/ News, Research
PROX1 Maintains Hepatocyte Identity and Prevents Liver Cancer by Suppressing Cell Fate Plasticity (Zaugg Lab)
A groundbreaking study co-led by postdoctoral researcher Aryan Kamal of the Zaugg lab, affiliated with the EMBL in Heidelberg and our Department of Biomedicine, in collaboration with Bryce Lim in Moritz Mall’s labat the German Cancer Research Center, has shed light on a critical mechanism governing cell identity and plasticity.
Cell fate plasticity, a process essential for development but often dysregulated in cancer, is tightly controlled by a balance of gene activation and repression. By developing a computational screen, the researchers identified a group of proteins, termed safeguard repressors, that actively suppress unwanted cell fate transitions in 18 different cell types. Focusing on the liver, they experimentally validated hepatocyte-specific repressors and identified Prospero Homeobox Protein 1 (PROX1) as a key player. PROX1 directly represses genes associated with alternative cell fates, thereby stabilizing hepatocyte identity.

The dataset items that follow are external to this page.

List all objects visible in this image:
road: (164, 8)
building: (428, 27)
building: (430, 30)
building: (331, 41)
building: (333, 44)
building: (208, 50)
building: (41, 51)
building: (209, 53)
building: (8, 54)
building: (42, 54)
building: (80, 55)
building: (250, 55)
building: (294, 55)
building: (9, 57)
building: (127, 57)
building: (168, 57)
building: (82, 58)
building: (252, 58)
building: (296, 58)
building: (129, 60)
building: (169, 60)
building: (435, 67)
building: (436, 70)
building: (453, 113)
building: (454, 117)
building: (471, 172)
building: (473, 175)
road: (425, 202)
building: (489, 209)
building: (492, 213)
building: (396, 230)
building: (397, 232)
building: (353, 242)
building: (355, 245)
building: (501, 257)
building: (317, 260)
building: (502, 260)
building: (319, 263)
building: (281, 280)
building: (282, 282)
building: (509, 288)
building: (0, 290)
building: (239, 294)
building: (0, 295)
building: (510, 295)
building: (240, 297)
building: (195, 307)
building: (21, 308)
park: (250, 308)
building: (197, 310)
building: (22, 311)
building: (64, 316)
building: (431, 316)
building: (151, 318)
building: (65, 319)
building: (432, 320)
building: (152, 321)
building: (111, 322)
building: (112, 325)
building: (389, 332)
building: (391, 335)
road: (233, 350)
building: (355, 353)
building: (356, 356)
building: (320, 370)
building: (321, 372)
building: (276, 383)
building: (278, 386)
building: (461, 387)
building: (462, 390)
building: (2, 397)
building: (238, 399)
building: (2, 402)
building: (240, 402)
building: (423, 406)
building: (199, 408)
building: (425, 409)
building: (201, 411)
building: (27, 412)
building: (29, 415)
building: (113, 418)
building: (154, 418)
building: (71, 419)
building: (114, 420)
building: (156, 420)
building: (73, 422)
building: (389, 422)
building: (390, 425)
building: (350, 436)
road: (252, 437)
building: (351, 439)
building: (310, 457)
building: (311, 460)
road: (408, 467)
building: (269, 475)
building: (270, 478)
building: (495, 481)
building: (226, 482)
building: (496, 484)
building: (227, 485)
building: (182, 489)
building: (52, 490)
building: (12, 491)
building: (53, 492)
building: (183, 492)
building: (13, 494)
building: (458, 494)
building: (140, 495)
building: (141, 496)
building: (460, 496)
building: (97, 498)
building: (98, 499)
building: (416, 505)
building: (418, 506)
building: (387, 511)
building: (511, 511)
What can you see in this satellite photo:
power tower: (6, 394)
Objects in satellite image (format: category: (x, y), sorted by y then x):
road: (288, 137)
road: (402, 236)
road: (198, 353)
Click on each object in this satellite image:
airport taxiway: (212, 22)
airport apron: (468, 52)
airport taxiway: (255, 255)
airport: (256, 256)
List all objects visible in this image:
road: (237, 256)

In in vivo models, PROX1 was found to be essential for effective liver regeneration and blocked tumor formation and progression. Strikingly, depletion of PROX1 in vivo led to loss of hepatocyte fate and promoted the transition of hepatocellular carcinoma to cholangiocarcinoma. Conversely, overexpression of PROX1 facilitated the reverse transition.
These findings strongly support the role of PROX1 as a hepatocyte-specific safeguard repressor and revealed a new mechanism for maintaining cell identity via active repression of alternative cell fates. We congratulate the Zaugg lab and their co-authors for this groundbreaking discovery, which has the potential to transform our understanding of cellular plasticity and open new avenues for cancer and regenerative medicine therapies.